For more on this API see:

http://www.ensembl.org/info/software/core/core_tutorial.html

There are tons of modules and methods in this API, I've barely scratched the
surface here.

Brian O.

On 2/14/06 12:15 PM, "Harry Mangalam" <hjm at tacgi.com> wrote:

> Hi Brian,
> 
> Thanks very much for the pointers and the speed of your reply and apologies
> for the speed of mine.
> 
> This looks good, but what I was looking for was a bioP approach for hooking to
> an API at NCBI or EBI so I could get this info and seqs from them.  In this
> case, speed of retrieval is not critical and I'd rather not download the
> entirety of the sequences to a local disk to hack at them.
> 
> I've determined a screen-scraping approach to get them and could script that,
> but I thought that bioP had a method for using NCBI's external API's, tho it
> may be that my memory is faulty or the approach is no longer supported due to
> overload.  
> 
> Does NCBI make such APIs available anymore?  I searched a bit for docs on them
> but couldn't find anything (unless it's buried in the NCBI tookit, which I
> haven't started to excavate).
> 
> Failing that, would SEALS provide such a service?
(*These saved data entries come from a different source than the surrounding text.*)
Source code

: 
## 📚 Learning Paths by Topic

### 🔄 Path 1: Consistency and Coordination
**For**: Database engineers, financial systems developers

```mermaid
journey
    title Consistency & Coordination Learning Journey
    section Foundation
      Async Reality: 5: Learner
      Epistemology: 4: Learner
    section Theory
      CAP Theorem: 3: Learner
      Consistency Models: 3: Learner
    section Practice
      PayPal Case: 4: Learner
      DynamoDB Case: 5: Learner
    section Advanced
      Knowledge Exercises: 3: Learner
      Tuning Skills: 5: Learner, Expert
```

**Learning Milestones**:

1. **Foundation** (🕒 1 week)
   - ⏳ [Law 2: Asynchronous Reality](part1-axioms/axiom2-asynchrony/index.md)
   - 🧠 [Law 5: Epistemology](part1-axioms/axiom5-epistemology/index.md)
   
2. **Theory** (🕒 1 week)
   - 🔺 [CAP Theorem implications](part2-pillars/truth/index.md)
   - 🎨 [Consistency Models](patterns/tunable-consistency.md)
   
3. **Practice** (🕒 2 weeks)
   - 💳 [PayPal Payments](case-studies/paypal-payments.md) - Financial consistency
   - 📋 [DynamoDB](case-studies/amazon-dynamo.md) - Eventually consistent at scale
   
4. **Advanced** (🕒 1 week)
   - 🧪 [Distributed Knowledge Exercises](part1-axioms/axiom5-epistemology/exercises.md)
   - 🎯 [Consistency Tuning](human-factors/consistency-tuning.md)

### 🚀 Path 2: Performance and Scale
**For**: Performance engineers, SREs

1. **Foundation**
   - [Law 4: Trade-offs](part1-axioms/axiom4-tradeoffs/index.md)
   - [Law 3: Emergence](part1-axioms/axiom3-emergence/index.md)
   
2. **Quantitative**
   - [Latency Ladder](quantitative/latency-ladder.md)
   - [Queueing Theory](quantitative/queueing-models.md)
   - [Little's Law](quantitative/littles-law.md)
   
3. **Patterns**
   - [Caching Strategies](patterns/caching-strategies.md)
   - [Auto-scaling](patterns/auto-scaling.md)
Any PerlPinipeds listening?
> 
> Harry
> 
> 
> 
> 
> 
> 
> On Sunday 12 February 2006 08:37, Brian Osborne wrote:
>> Harry,
>> 
>> Hope you're doing well. The approach could be based on Bio::DB::Fasta. So,
>> from its documentation:
>> 
>>   use Bio::DB::Fasta;
>> 
>>   # create database from directory of fasta files
>>   my $db      = Bio::DB::Fasta->new('/path/to/fasta/files');
>> 
>>   # simple access (for those without Bioperl)
>>   my $seq      = $db->seq('CHROMOSOME_I',4_000_000 => 4_100_000);
>>   my $revseq   = $db->seq('CHROMOSOME_I',4_100_000 => 4_000_000);
>>   my @ids     = $db->ids;
>>   my $length   = $db->length('CHROMOSOME_I');
>>   my $alphabet = $db->alphabet('CHROMOSOME_I');
>>   my $header   = $db->header('CHROMOSOME_I');
>> 
>>   # Bioperl-style access
>>   my $db      = Bio::DB::Fasta->new('/path/to/fasta/files');
>> 
>>   my $obj     = $db->get_Seq_by_id('CHROMOSOME_I');
>>   my $seq     = $obj->seq;
>>   my $subseq  = $obj->subseq(4_000_000 => 4_100_000);
>> 
>> Do you already have the offsets?
>> 
>> Brian O.
>> 
>> On 2/12/06 1:46 AM, "Harry Mangalam" <hjm at tacgi.com> wrote:
>>> Hi All,
>>> 
>>> After perusing the tutorial and other docs for a an evening, I still
>>> can't find the answer to this.  Forgive me if I've missed something
>>> obvious.
>>> 
>>> This should not be a novel request, but I've not found it answered.  If
>>> bioperl isn't the best way to do this, I'd be grateful to a pointer to a
>>> better way, especially if it includes an illuminating bit of code.
>>> 
>>> The problem is to retrieve genomic sequences plus & minus some offset
>>> from a locus determined by HUGO keyword or GeneID.  This would be a
>>> common followup chore for some extra analysis from a gene expression
>>> expt.  Or maybe this is in the DBFetch routines, but I've missed the
>>> sequence type to specify...?
>>> 
>>> 
>>> TIA!